BEGIN Records supplied

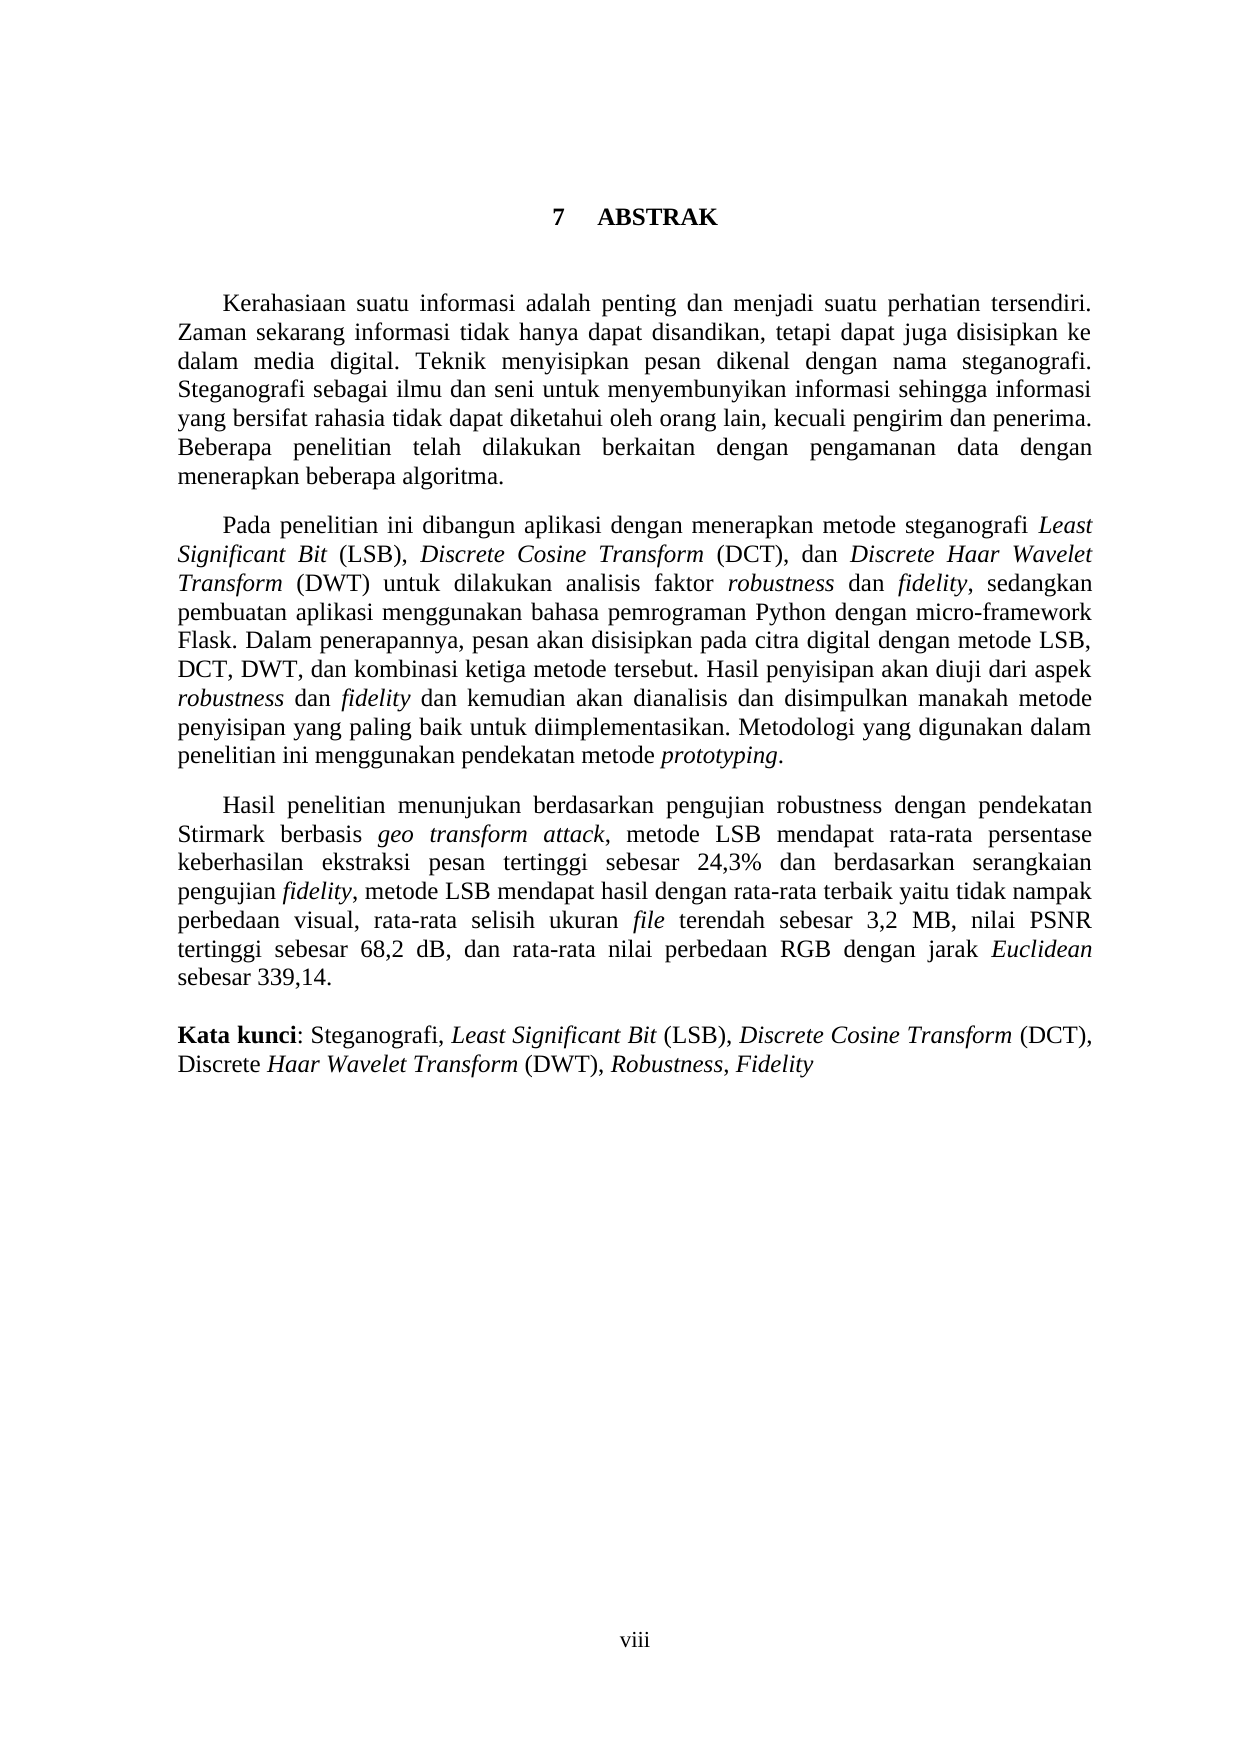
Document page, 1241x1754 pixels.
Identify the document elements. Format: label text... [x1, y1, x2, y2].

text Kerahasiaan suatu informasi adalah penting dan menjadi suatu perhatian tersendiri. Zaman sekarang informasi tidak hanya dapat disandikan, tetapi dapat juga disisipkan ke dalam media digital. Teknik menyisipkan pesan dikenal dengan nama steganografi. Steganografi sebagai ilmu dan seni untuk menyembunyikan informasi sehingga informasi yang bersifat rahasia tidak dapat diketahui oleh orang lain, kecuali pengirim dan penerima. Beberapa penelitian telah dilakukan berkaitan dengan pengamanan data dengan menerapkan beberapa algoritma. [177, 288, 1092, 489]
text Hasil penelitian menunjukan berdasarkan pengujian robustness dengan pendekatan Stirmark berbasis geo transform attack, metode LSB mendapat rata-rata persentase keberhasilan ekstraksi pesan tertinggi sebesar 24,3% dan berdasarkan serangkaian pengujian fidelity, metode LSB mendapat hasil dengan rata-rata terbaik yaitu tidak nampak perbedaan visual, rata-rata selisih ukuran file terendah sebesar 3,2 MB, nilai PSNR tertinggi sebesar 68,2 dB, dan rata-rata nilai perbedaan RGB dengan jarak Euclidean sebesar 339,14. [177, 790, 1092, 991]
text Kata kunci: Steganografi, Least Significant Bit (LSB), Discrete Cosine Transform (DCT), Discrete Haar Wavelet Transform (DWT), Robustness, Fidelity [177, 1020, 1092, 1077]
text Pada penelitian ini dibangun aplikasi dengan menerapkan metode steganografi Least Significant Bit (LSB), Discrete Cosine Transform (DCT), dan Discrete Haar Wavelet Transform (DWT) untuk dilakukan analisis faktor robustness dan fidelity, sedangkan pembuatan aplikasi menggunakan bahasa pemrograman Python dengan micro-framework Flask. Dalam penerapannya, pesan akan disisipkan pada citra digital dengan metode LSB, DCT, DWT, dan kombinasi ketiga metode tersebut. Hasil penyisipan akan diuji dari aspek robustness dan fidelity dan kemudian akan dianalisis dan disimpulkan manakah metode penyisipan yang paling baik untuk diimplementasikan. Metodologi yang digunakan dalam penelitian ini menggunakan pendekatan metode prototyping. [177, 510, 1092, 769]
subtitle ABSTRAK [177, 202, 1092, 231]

END Records supplied
BEGIN Records supplied

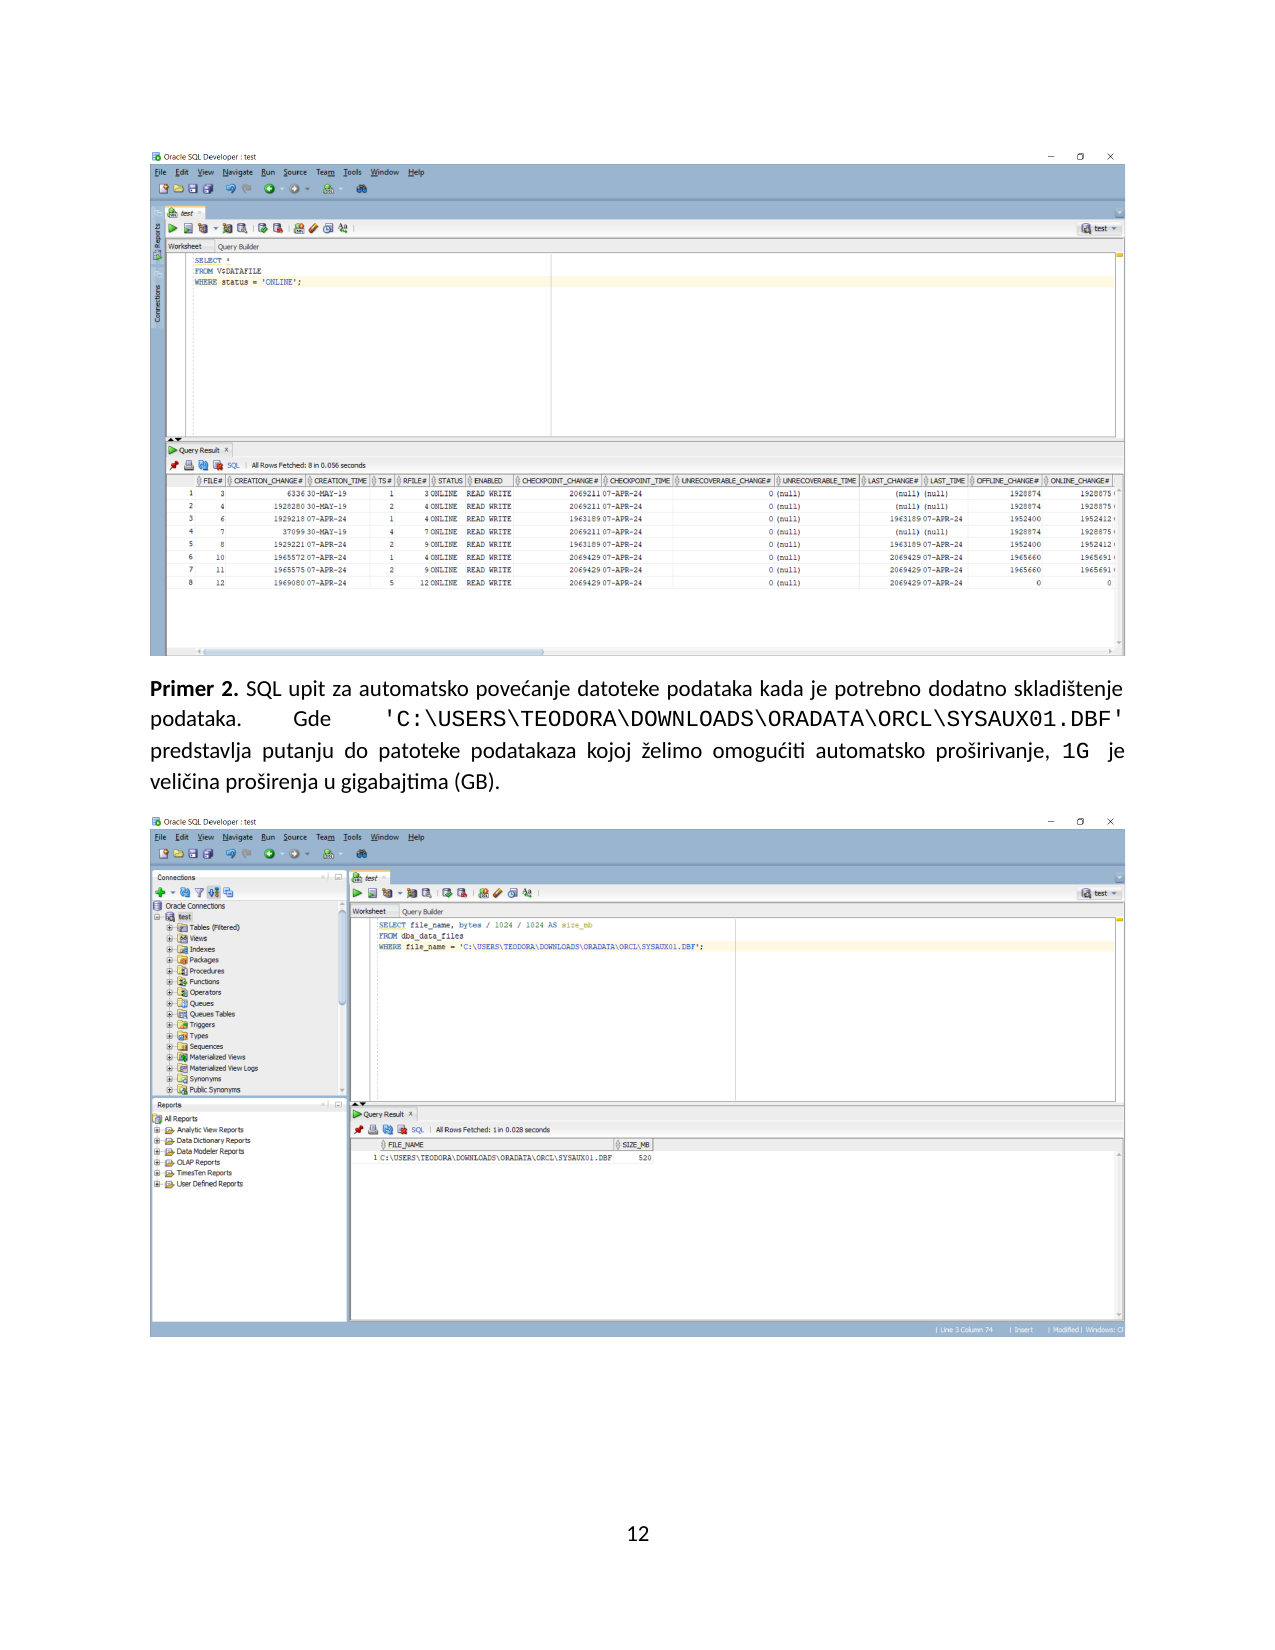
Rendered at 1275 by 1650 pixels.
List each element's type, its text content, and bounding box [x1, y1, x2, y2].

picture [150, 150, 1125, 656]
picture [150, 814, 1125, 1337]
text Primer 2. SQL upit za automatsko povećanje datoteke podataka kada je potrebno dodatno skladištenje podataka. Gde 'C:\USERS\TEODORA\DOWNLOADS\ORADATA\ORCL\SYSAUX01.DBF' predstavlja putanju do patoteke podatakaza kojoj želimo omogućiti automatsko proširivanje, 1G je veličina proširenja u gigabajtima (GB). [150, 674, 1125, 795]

END Records supplied

Search the records for the word "pixels" and copy every line where it occurs.

**Finished task**
Document page, 1241x1754 pixels.
Rendered at 1275 by 1650 pixels.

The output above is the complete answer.